ONLAR “BAŞARI HİKÂYESİ” ANLATIYOR, BİZ ÖLÜYORUZ

    “COVID-19 pandemisi iki yılı dolduruyor. Türkiye salgının bedelini en ağır ödeyen ülkelerden biri. Vaka sayıları itibarıyla dünyada yedinci sırada yer alıyor. Ölüm sayıları resmi rakamlara göre dahi 85 bini geçti, gerçekçi tahminlere göre 250 bine yakın insanımızı kaybettik.

    Salgının başlarında üç maskeyi dağıtmayı, aşıyı toplumla buluşturmayı yap(a)mayanlar;  toplum sağlığı için gerekli önlemleri almayanlar, şimdilerde ise bütün önlemleri kaldırdılar.
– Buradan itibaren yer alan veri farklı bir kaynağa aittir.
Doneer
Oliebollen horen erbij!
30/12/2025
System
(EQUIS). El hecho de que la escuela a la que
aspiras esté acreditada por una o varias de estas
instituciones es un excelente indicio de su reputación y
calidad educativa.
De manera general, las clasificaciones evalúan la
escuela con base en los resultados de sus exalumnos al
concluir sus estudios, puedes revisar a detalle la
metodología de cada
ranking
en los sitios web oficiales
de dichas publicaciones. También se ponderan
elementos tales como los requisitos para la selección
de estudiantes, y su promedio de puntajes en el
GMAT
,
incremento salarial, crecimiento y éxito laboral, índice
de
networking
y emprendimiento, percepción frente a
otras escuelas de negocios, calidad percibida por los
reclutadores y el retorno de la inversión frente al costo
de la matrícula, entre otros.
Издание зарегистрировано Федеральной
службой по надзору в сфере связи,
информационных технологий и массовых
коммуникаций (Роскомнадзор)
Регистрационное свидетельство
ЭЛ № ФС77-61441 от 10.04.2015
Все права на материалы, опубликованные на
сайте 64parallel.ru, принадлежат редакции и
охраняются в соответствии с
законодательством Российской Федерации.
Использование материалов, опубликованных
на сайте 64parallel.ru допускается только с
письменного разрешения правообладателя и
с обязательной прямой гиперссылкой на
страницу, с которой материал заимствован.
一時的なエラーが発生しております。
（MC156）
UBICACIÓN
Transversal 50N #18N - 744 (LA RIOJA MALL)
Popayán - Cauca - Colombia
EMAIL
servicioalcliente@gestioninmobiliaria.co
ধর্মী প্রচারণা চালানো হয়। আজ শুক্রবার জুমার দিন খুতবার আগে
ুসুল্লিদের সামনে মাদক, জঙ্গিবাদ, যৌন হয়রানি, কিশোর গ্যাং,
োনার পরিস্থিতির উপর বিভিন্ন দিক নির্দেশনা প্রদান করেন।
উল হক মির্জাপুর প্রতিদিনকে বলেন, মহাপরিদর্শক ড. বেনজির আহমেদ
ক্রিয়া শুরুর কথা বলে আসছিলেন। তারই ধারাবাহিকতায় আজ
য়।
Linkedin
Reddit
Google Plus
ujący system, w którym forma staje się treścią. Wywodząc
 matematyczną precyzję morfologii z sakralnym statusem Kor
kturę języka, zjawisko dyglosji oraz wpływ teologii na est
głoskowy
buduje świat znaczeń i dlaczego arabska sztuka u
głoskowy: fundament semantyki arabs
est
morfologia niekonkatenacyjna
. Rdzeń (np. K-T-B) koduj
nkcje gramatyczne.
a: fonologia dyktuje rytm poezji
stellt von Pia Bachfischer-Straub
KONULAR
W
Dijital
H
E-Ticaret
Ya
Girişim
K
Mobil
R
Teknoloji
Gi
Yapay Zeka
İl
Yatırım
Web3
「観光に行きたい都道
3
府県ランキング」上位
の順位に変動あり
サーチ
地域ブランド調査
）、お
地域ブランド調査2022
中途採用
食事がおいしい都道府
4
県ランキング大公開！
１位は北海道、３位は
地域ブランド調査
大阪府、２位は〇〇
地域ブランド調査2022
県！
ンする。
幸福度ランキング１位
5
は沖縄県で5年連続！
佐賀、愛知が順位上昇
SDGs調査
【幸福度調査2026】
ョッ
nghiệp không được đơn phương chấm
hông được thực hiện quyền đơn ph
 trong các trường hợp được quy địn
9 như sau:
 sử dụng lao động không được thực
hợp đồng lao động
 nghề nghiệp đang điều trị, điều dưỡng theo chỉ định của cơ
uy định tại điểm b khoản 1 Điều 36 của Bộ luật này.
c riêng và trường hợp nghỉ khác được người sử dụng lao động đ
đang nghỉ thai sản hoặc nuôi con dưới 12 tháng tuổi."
Hemen her şey salgın öncesine dönmüş durumda. Sağlık Bakanı ise tüm sorumluluğu topluma yükledi, bütün bu yaşananların sorumlusu değilmiş gibi sadece tweet atıyor.

    Pandeminin başından beri “SALGIN”ı değil “ALGI”yı yönetmeyi tercih edenler hala “başarı hikâyesi” anlatıyorlar. Oysa biz ölüyoruz. Eksik, yanlış, tutarsız politikalar, alınmayan önlemler, yerine getirilmeyen tedbirler yüzünden ölüyoruz! Karanlığa karşı önlüğümüzün beyazına, özlük haklarımıza, halkın sağlık hakkına sahip çıkıyoruz.”